"Of course——" The unuttered words were "with him."
"It looks terribly like it."
"Had you any idea?" This with a look so imperious that I was thankful to be able to reply truthfully.
"None. Is there anything—any little thing—we may do?"
"Settle that with Alec. I must be with her."
And that had been about all. I had not dared to ask her whether there was anything I could do for herself.
But if not because she had failed, at least because of this all-at-once dropping of the bottom out of everything for which she had lived, one heart in Dinan resumed its ache for her that night. Stratagems learned of any man, though she broke his heart with a laugh in the learning—and then to have her own broken! Arms to provoke the world—and no world to be provoked now that he, her world, had failed her! Nothing had been too little for her, nothing too great. Officers' Woodbines and her adoration of his painting, his years of war and a hat that hid one eye! What were those arms and shoulders of hers but his own gesture, ready to be given back to him, when he had shown himself in my swimming-pond, in that studio in Cremorne Road? How she had dreamed to glory in herself; what glories, for all I knew, had she not planned for the very next day! And all, all to have gone in the seeming security of that very moment when she had thought her rival out of the way! "New bicycles for old," she had planned, a new free-wheel with packing about its saddle and string and paper round its polished parts; but not a wheel would any bicycle ever turn now to help her. The last she had seen of this man whose destiny she had so arrogantly made her own was when he had shown her a picture—a picture of her young victress, lying among white masonry as ruined as Julia Oliphant's hope.

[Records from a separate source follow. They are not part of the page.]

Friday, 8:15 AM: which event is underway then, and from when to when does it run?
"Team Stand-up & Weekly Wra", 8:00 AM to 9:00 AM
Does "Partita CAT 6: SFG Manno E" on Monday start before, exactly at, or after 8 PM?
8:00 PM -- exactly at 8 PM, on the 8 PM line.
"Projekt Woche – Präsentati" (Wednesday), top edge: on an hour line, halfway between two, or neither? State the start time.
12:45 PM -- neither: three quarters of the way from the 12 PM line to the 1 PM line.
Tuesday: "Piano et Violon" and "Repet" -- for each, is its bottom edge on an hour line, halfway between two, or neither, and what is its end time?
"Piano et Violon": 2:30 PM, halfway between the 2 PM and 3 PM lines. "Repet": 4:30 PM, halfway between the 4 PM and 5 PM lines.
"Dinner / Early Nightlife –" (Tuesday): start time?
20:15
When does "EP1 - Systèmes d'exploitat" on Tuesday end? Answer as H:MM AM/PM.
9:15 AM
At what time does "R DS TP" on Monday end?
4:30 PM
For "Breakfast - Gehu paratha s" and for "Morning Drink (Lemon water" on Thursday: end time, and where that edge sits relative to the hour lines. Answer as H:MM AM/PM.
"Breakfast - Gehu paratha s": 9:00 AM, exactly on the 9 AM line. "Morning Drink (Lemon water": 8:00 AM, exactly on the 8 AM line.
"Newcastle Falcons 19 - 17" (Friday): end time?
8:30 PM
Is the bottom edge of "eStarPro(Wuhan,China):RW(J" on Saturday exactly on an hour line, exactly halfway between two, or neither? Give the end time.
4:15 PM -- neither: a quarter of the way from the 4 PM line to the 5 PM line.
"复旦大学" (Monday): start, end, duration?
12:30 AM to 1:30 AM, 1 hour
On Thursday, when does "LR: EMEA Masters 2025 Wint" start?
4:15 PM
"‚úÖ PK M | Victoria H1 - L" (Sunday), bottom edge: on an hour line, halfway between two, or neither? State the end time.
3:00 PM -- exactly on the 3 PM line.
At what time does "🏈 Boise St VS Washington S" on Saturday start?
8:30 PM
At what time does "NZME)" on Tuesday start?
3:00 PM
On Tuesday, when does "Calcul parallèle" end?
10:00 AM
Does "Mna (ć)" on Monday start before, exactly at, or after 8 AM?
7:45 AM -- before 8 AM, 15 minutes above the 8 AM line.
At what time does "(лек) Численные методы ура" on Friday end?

And even that she had had to ask to see.
The greengrocer under the Porche to the left was putting up his last shutter, the seller of hardware and Breton pottery across the way had already done so. Elsewhere from under the houses' bellies dim gleams of light showed as if through horn. In the upper stories window shone into window across the street—half Dinan is in bed by half-past nine. A priest in soutane and pancake hat hurried past, glancing into my retreat as he did so. Presently there was little light except that that streamed from the doorway behind me, yellowing the artificial hedge and showing the elephantine feet opposite—still where they were. Even this light was darkened as a couple of convives, with a "Bonsoir, Madame," blocked the doorway for a moment, gave me also a muttered "Bonsoir," and mingled with the shadows down the street. I watched them disappear.
But before they were quite lost among the trampling Porches there cut across my opening, quick as a zoetrope-flicker, and with the single little "ting" of an ill-adjusted bell, a bicycle.